Segment Start: GIVEN PASSAGE

The TripleHead2Go doesn't include a GPU, so it requires no driver, although the company does supply desktop management software to help segment windows and applications across the three monitors. The product simply identifies itself to the computer as a single, ultra-wide display with a maximum resolution of 3840x1024. Matrox says this method ensures compatibility with "most, if not all" new ATI and NVIDIA graphics cards, both desktop and mobile, although there could be compatibility issues with older cards that don't support the unit's 1920x480, 2400x800, 3072x768, and 3840x1024 resolutions.
Matrox says it has renewed its focus on professionals with the TripleHead2Go, and the unit is designed to enhance mechanical CAD, visualization, digital content creation, and animation tasks. The company has also focused on games: the bundled utility will automatically configure 150 titles for triple-head gaming, including Doom 3, Quake 4, F.E.A.R., Unreal Tournament 2004, Civilization IV, and Age of Empires III. Valve is reportedly still working on Half-Life 2 compatibility. Matrox did mention that some games will require users to manually edit configuration files, and that a few other titles simply won't work due to coding limits and a lack of wide-screen support.

Segment End: GIVEN PASSAGE
Segment Start: STUDY MATERIAL

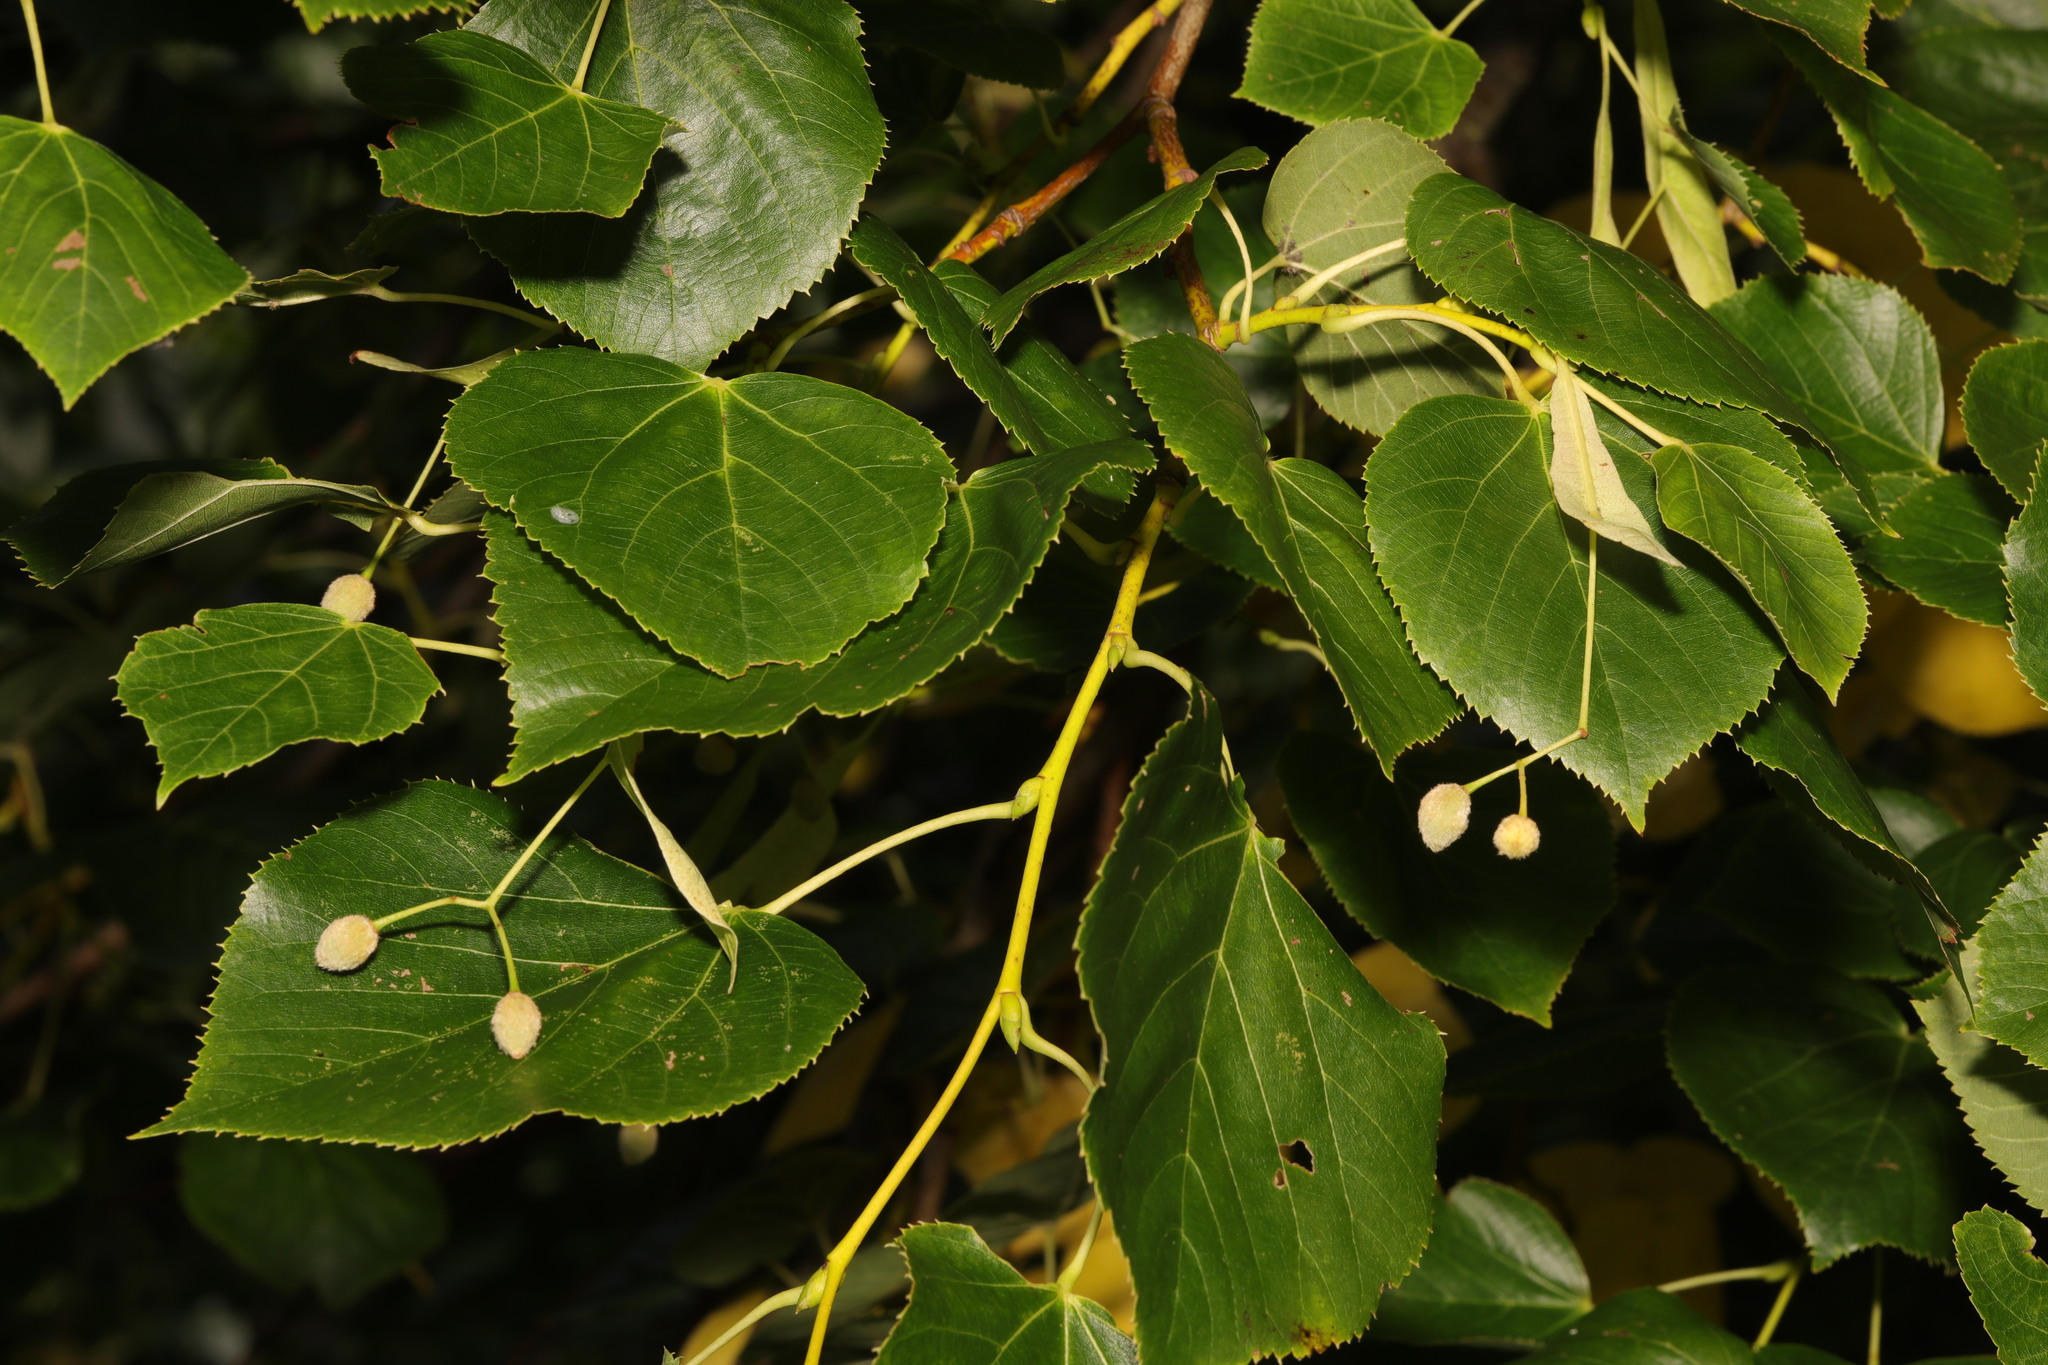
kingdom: Plantae
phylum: Tracheophyta
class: Magnoliopsida
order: Malvales
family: Malvaceae
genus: Tilia
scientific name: Tilia europaea
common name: European linden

Segment End: STUDY MATERIAL

> **WHAT THE TASK ASKS**:
Please resume the article on the Matrox TripleHead2Go after its last sentence.

> **RESPONSE**:
This product is analog-only, although it ships with a DVI-I to analog adapter for users with DVI-only graphics cards. Matrox says a DVI version of the TripleHead2Go is possible, but such a product would have very high bandwidth demands and therefore require a card with a dual-link DVI output. Matrox also points out that the software doesn't support daisy-chaining multiple TripleHead2Go units, so users looking for six-monitor setups will have to bide their time.